EXERCISE DATA.
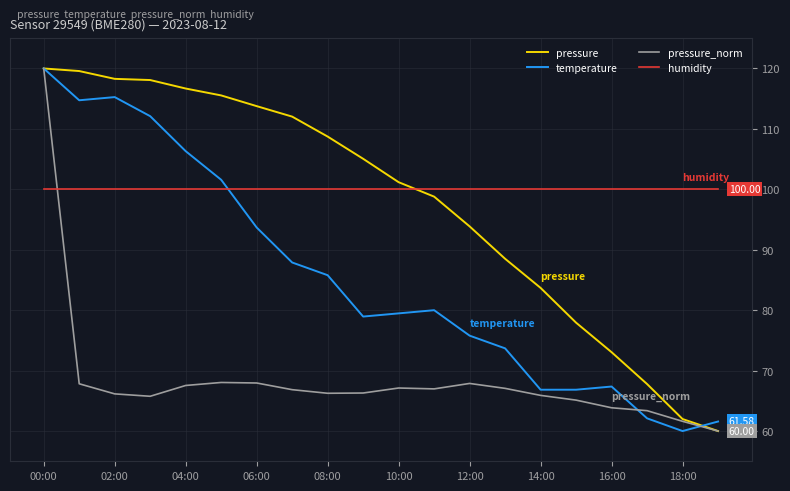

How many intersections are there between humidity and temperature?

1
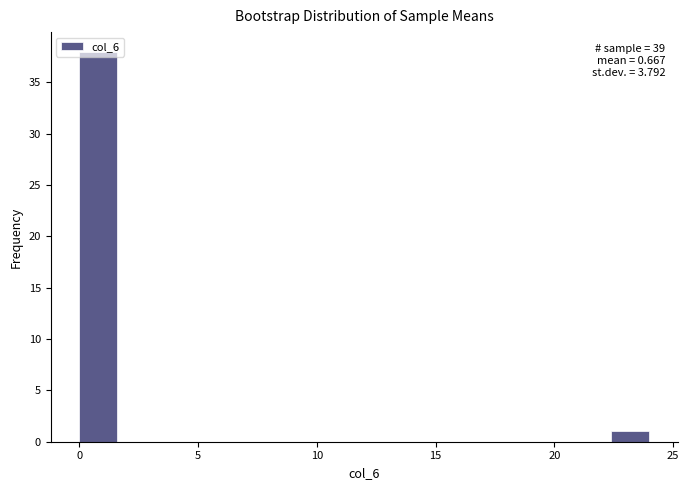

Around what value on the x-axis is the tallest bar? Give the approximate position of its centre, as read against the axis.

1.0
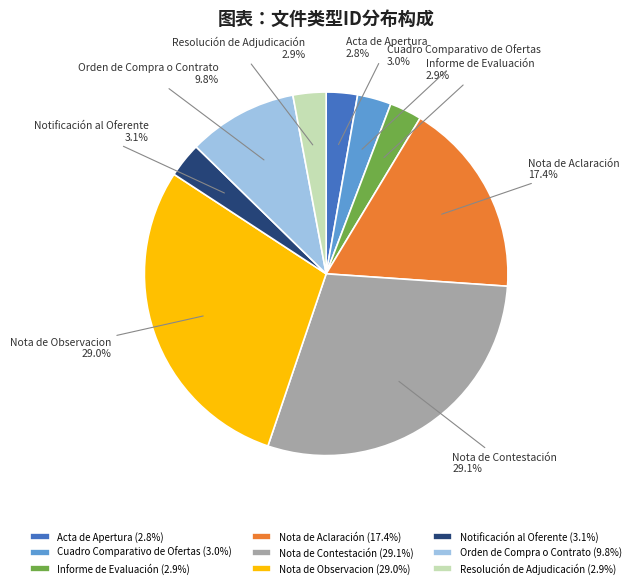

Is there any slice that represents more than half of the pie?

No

* * *

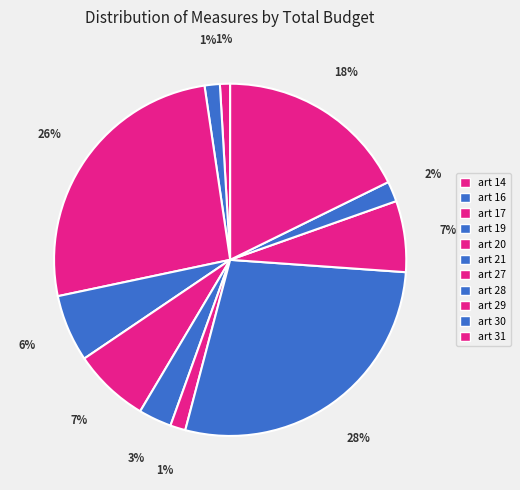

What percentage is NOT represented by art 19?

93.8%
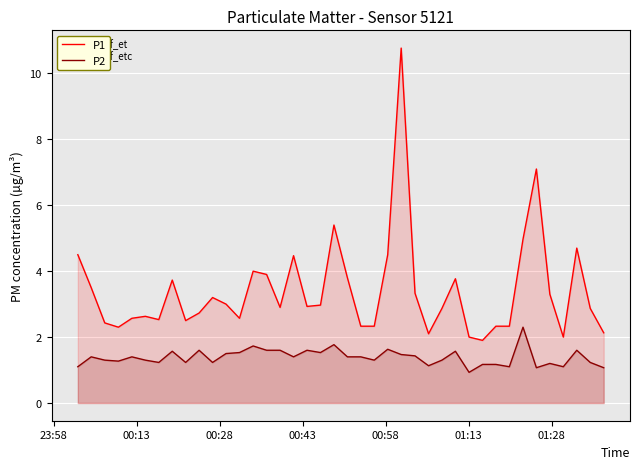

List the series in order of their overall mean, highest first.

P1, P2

TASK TO CARRY OUT. Copy the lines from the one containing "How many intersections" up to and including the one containing "Is there any", substituting "wedge" for "slice" and leaving everything else unchanged. Omit the pictures.

ANSWER TO THIS PROBLEM.
How many intersections are there between humidity and temperature?

1

Around what value on the x-axis is the tallest bar? Give the approximate position of its centre, as read against the axis.

1.0

Is there any wedge that represents more than half of the pie?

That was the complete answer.